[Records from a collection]
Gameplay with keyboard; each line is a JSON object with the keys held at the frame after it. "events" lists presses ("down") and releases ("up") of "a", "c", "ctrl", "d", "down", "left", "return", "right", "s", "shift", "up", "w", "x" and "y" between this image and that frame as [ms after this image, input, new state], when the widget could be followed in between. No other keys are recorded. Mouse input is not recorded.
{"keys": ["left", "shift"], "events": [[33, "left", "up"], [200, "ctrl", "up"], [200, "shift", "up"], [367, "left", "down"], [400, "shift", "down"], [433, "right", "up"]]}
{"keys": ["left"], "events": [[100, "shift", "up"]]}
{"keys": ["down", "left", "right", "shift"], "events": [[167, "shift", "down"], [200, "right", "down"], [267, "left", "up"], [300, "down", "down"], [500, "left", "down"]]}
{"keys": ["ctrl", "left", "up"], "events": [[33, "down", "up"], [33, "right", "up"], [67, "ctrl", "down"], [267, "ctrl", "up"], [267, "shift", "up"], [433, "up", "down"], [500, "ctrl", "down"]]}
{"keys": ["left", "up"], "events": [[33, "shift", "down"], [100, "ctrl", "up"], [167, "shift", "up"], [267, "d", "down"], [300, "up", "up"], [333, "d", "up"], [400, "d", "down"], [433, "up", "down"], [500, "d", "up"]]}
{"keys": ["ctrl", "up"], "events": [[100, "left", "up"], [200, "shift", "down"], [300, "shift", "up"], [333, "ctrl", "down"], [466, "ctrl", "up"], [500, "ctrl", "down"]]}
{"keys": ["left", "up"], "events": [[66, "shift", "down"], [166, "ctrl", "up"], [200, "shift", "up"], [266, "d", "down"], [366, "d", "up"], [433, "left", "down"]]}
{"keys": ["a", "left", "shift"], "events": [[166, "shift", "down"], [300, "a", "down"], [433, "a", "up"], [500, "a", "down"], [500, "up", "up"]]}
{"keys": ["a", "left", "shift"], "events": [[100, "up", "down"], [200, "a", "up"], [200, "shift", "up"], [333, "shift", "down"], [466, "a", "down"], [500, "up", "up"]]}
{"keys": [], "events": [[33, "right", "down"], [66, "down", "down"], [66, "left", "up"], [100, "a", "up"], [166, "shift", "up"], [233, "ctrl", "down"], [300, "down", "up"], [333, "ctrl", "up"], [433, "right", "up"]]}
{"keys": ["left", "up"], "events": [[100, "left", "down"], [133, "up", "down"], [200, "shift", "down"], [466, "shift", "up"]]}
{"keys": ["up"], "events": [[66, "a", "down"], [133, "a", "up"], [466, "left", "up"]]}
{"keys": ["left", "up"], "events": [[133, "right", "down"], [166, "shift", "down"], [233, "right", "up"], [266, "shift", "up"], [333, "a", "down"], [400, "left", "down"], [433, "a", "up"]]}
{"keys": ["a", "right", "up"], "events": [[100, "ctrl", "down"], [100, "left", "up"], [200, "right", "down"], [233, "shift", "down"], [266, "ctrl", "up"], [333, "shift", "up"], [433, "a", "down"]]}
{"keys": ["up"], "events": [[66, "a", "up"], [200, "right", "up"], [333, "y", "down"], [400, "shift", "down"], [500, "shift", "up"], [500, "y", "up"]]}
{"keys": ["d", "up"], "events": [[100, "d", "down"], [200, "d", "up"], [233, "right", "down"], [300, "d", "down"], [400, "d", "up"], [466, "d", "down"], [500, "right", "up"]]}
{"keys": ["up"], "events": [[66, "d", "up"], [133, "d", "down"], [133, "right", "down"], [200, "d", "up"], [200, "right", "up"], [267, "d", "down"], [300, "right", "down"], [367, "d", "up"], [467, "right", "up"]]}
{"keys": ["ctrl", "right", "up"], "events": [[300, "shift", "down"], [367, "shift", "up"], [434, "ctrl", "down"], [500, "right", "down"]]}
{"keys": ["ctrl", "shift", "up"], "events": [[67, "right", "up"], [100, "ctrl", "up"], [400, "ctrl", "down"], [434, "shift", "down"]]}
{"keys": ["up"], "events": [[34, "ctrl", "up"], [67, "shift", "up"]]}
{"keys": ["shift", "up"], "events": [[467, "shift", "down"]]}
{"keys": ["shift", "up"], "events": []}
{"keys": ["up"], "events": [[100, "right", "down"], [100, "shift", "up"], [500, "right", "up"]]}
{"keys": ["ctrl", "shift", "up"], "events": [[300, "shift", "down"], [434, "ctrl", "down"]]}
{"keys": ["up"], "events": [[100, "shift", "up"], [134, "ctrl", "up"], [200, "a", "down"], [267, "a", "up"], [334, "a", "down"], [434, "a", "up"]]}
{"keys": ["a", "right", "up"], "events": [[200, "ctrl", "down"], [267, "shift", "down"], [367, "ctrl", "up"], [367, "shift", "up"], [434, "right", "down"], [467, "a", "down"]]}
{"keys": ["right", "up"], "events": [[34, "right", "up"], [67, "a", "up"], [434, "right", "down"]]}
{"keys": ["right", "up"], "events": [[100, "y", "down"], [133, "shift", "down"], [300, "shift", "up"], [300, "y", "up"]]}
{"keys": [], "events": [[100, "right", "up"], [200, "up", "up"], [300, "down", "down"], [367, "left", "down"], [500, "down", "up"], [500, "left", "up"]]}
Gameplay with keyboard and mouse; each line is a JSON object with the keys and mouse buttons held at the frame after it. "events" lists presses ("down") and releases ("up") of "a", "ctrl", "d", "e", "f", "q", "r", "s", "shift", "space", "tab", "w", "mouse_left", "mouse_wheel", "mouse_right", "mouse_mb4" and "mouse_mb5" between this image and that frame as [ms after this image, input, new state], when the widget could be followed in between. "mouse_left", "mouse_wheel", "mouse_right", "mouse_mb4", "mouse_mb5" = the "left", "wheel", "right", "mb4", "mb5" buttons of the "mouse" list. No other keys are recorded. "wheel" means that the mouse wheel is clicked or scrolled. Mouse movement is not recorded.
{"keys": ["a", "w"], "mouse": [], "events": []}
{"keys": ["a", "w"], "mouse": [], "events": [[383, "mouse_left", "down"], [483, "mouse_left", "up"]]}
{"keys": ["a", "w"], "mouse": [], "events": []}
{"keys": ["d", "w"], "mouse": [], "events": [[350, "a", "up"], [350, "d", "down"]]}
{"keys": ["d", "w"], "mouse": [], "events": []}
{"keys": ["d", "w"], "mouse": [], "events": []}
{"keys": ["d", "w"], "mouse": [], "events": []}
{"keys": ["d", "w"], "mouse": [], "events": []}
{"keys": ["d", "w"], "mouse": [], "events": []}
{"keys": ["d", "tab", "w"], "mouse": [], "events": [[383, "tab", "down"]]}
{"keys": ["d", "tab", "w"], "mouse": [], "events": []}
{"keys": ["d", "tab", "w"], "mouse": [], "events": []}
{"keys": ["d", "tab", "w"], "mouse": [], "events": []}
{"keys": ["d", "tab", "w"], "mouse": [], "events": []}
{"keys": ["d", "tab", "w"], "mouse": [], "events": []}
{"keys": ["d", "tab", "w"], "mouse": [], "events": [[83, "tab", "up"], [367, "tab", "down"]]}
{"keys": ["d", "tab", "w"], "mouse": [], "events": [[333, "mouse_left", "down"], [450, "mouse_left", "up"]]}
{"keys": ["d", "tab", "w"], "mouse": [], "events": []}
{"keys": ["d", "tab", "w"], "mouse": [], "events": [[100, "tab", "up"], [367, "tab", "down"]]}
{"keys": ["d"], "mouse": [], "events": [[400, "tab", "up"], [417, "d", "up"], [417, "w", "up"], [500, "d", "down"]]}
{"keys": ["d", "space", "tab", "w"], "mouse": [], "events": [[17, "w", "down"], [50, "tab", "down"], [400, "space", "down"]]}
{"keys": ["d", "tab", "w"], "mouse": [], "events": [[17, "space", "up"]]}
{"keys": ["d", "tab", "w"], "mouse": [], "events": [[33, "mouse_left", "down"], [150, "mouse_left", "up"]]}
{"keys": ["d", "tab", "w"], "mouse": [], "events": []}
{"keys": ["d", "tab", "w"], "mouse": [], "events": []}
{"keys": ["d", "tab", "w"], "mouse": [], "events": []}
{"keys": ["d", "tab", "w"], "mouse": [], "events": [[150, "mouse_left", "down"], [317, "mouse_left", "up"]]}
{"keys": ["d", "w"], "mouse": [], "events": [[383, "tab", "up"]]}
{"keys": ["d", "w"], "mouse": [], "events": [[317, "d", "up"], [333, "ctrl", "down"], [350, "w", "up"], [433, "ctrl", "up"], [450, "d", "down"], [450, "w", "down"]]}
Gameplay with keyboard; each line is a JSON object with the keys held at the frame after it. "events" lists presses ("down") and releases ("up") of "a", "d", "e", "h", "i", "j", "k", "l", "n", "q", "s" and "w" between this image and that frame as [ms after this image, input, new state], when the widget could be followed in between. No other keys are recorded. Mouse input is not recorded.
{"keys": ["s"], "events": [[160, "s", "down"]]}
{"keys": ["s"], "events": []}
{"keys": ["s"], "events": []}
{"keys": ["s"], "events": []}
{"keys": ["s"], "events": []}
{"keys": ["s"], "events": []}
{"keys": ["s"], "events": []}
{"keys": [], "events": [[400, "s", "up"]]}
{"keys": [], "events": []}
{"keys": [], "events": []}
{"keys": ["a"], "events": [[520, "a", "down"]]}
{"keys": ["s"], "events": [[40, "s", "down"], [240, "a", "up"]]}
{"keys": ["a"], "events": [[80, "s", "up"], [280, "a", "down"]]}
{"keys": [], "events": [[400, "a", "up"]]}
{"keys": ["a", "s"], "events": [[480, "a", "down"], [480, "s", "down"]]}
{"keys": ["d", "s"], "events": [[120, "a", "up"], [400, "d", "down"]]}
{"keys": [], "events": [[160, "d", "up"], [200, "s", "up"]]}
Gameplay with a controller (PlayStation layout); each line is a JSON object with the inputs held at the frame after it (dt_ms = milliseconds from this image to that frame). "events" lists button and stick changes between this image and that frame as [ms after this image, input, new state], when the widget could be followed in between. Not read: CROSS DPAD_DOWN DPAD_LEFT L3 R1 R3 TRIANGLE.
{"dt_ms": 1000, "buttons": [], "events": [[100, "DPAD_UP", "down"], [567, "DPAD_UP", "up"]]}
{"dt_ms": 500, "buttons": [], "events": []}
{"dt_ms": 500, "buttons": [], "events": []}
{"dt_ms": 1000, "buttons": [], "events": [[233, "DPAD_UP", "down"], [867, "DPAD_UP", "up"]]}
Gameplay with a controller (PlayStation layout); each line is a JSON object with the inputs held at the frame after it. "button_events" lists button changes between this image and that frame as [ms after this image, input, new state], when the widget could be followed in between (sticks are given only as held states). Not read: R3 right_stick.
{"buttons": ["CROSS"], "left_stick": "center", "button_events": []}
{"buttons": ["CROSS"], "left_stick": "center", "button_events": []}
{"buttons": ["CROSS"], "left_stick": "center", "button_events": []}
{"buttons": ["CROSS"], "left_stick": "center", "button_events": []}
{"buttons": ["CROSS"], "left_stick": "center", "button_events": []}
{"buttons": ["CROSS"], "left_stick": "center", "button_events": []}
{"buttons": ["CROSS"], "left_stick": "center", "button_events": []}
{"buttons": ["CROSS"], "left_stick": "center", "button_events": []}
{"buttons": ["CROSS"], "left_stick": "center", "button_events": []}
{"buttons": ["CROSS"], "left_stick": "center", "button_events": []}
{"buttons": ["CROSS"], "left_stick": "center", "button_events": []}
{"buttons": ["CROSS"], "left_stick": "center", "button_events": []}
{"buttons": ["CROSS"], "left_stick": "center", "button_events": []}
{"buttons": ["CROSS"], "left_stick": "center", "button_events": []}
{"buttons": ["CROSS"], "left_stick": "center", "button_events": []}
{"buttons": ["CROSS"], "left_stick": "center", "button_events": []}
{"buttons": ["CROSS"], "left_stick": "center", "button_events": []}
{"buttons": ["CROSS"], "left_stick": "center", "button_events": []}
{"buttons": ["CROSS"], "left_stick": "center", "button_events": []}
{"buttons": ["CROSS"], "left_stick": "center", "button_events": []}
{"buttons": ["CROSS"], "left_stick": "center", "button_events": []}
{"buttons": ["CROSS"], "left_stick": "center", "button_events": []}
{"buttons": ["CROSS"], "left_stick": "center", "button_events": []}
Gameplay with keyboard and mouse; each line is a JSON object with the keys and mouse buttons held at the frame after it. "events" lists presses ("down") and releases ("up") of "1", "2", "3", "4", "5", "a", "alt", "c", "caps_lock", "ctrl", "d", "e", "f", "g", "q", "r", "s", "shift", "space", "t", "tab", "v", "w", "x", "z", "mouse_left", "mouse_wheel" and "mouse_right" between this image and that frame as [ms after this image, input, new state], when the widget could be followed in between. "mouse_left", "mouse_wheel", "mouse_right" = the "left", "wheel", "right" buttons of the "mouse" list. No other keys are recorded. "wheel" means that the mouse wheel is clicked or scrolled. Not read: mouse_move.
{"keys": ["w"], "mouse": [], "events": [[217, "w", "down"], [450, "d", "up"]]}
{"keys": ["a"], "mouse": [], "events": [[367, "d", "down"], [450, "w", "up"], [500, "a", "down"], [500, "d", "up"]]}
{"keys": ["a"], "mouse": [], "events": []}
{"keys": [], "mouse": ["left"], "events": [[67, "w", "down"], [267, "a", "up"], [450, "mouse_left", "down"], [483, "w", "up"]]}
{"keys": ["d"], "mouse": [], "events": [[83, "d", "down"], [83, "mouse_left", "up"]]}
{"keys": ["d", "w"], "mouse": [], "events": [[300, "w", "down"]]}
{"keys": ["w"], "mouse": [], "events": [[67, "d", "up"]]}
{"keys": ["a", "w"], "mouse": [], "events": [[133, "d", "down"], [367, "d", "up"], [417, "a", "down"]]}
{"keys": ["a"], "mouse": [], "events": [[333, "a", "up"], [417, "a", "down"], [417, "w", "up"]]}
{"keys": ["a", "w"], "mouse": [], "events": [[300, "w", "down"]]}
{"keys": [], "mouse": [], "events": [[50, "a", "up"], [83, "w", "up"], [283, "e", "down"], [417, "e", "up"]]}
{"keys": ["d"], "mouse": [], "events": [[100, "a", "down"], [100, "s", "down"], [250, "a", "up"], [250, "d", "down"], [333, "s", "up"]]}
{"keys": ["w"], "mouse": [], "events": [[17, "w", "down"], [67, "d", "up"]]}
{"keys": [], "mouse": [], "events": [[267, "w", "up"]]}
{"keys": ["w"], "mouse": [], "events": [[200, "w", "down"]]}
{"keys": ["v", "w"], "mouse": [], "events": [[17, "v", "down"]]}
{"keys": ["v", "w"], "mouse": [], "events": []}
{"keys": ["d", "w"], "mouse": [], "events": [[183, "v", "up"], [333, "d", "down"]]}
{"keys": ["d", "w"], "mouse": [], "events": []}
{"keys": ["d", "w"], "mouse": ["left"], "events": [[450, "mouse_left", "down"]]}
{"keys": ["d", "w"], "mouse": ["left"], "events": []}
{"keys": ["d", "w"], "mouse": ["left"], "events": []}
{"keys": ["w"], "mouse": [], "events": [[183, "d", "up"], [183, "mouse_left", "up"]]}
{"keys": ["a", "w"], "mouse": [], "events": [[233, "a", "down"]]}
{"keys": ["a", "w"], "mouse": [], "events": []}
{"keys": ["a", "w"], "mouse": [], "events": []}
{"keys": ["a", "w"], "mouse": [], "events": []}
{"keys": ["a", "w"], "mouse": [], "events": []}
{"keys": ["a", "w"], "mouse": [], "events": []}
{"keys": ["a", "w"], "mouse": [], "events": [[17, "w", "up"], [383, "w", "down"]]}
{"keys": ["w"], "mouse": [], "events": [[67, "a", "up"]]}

__Required work__
Respond with one number, the count of lines in the data that hold the string "space".

__Finished exercise__
4